Peel the potatoes and cut into 30g pieces (ish!) Place in a saucepan and cover with just boiled water from the kettle. Cook for 10 minutes on a medium-high heat - start timing from the moment you turn on the heat.
Start preparing the stuffing balls as per Easy Peasy Stuffing Balls.
Drain the potatoes and put them back in the saucepan. Put the lid on and shake the pan to rough up the edges. Remove the lid. Finish preparing the stuffing balls.
Place the stuffing balls in the oven and cook for 20-25 minutes or until they are golden brown and cooked through.
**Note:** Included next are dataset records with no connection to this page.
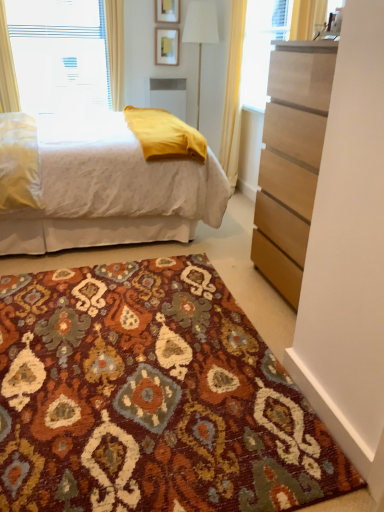
Locate an element on the screen. vacant position to the left of light brown wood chest of drawers at right is located at coordinates (235, 278).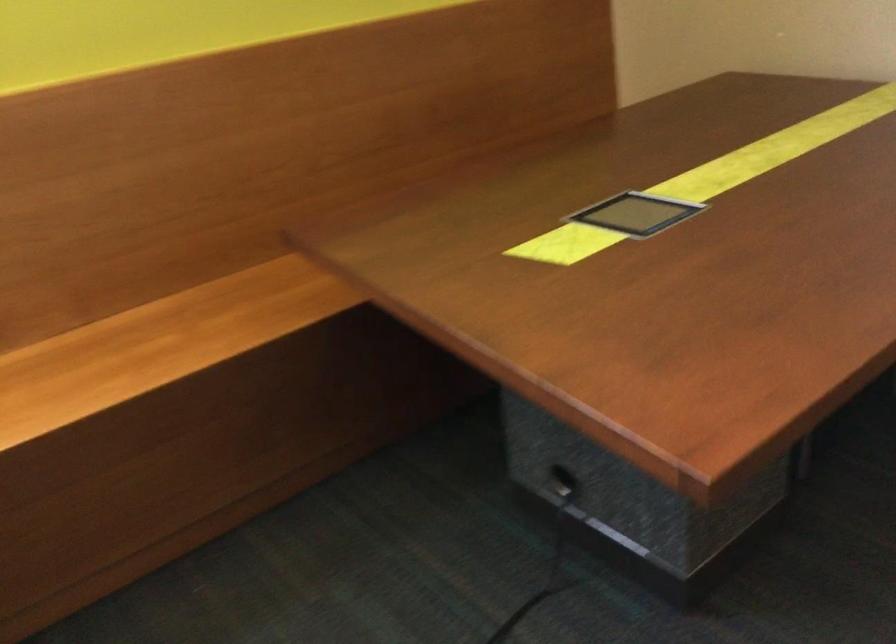
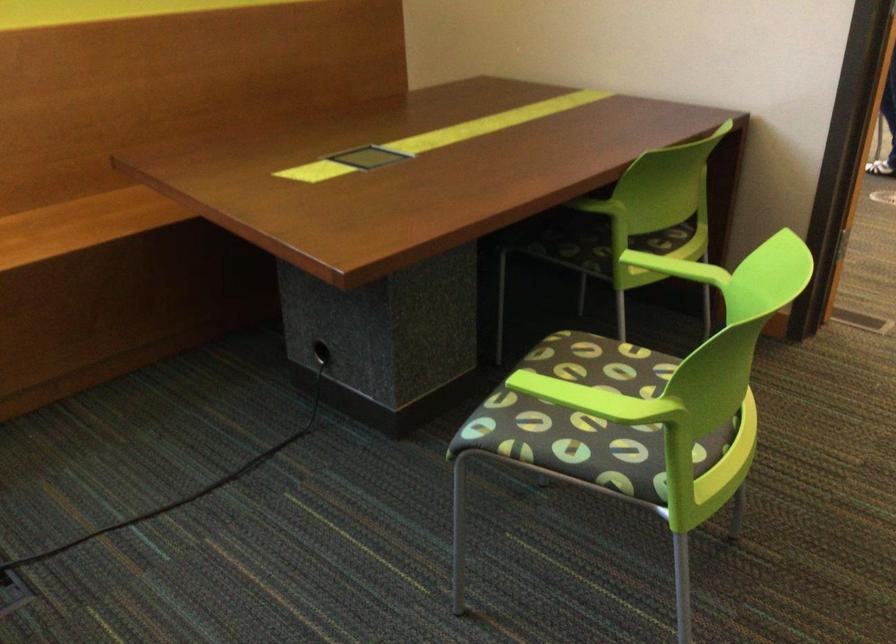
Find the pixel in the second image that matches [240,313] in the first image.

(80, 223)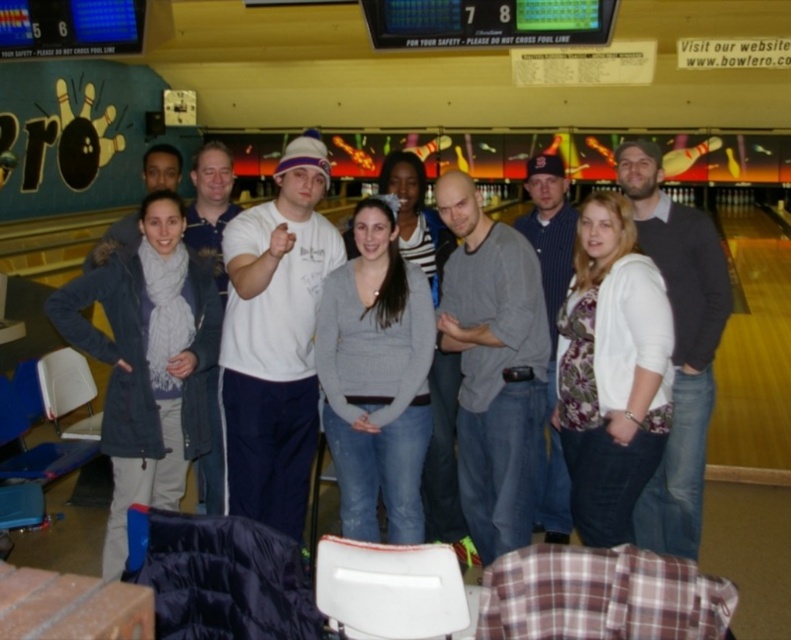
You are standing in the bowling alley and see two points marked in the scene. Which point is closer to you, point [475,401] or point [651,221]?

Point [475,401] is closer to the viewer than point [651,221].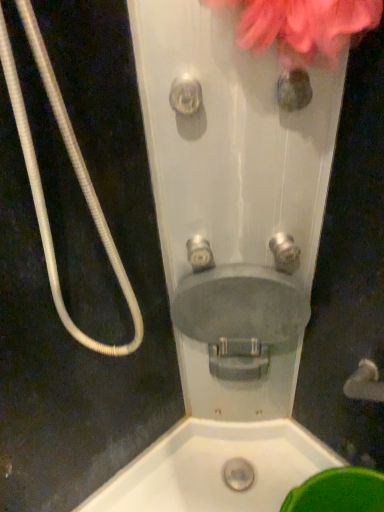
Question: Can you confirm if brushed metal faucet at center, the 2th plumbing fixture from the left, is positioned to the right of matte gray sink at center?

Choices:
 (A) yes
 (B) no

Answer: (A)

Question: Does brushed metal faucet at center, which ranks as the 1th plumbing fixture in right-to-left order, come in front of matte gray sink at center?

Choices:
 (A) no
 (B) yes

Answer: (B)

Question: Is matte gray sink at center inside brushed metal faucet at center, which ranks as the 1th plumbing fixture in right-to-left order?

Choices:
 (A) no
 (B) yes

Answer: (A)

Question: Does brushed metal faucet at center, the 2th plumbing fixture from the left, have a lesser width compared to matte gray sink at center?

Choices:
 (A) yes
 (B) no

Answer: (A)

Question: From the image's perspective, would you say brushed metal faucet at center, the 2th plumbing fixture from the left, is positioned over matte gray sink at center?

Choices:
 (A) yes
 (B) no

Answer: (A)

Question: Considering the positions of matte gray sink at center and pink fluffy flower at upper right in the image, is matte gray sink at center taller or shorter than pink fluffy flower at upper right?

Choices:
 (A) short
 (B) tall

Answer: (B)

Question: From a real-world perspective, relative to pink fluffy flower at upper right, is matte gray sink at center vertically above or below?

Choices:
 (A) above
 (B) below

Answer: (B)

Question: Is matte gray sink at center situated inside pink fluffy flower at upper right or outside?

Choices:
 (A) inside
 (B) outside

Answer: (B)

Question: Is matte gray sink at center in front of or behind pink fluffy flower at upper right in the image?

Choices:
 (A) behind
 (B) front

Answer: (A)

Question: From the image's perspective, is brushed metal faucet at center, the 2th plumbing fixture from the left, above or below clear plastic showerhead at center?

Choices:
 (A) below
 (B) above

Answer: (A)

Question: Do you think brushed metal faucet at center, which ranks as the 1th plumbing fixture in right-to-left order, is within clear plastic showerhead at center, or outside of it?

Choices:
 (A) inside
 (B) outside

Answer: (B)

Question: Looking at their shapes, would you say brushed metal faucet at center, which ranks as the 1th plumbing fixture in right-to-left order, is wider or thinner than clear plastic showerhead at center?

Choices:
 (A) thin
 (B) wide

Answer: (B)

Question: From a real-world perspective, relative to clear plastic showerhead at center, is brushed metal faucet at center, the 2th plumbing fixture from the left, vertically above or below?

Choices:
 (A) above
 (B) below

Answer: (B)

Question: Based on their sizes in the image, would you say clear plastic showerhead at center is bigger or smaller than white corrugated hose at left?

Choices:
 (A) small
 (B) big

Answer: (A)

Question: Choose the correct answer: Is clear plastic showerhead at center inside white corrugated hose at left or outside it?

Choices:
 (A) outside
 (B) inside

Answer: (A)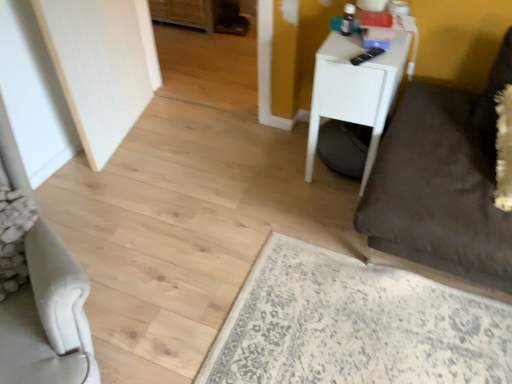
Locate an element on the screen. This screenshot has height=384, width=512. free space in front of white glossy table at upper right is located at coordinates (323, 222).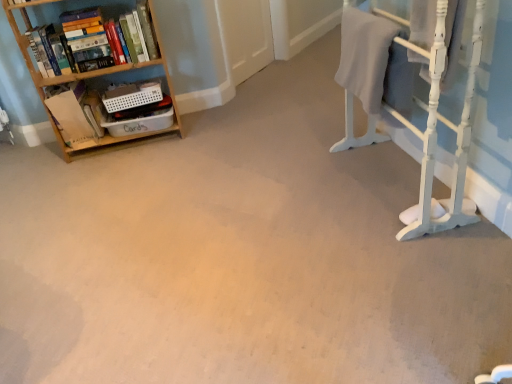
Where is `vacant area that lies between wooden bookshelf at left and white painted wood bunk bed at right`? This screenshot has width=512, height=384. vacant area that lies between wooden bookshelf at left and white painted wood bunk bed at right is located at coordinates (240, 167).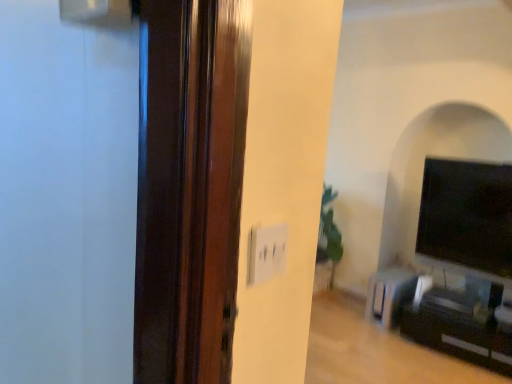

Turn the heat up to 220C / 200C fan / gas mark 7 / 425F, then take the turkey roasting tin out of the oven and remove the foil. Check there is enough liquid in the base. (Add a splash of boiling water if not.) Return the roasting tin to the oven and cook the turkey for a further 30 minutes to crisp up the skin.
Drizzle a baking tray with enough oil to nearly coat the bottom of the tray and sprinkle with a little salt and pepper. The baking tray should be large enough to fit all the potatoes in a single layer.
Peel and halve the sprouts. Peel and cut the parsnips and carrots into batons. Place the prepared parsnips in a shallow roasting tray and drizzle with olive oil. Scatter over a little salt and pepper to taste. Toss everything together, so the parsnips are well coated, then arrange in one layer.
Remove the baking tray from the oven and then tip the cooked potatoes into the baking tray, taking care not to splash yourself with hot fat, and turn the potatoes in the oil to coat them. Put the potato tray straight back into the oven.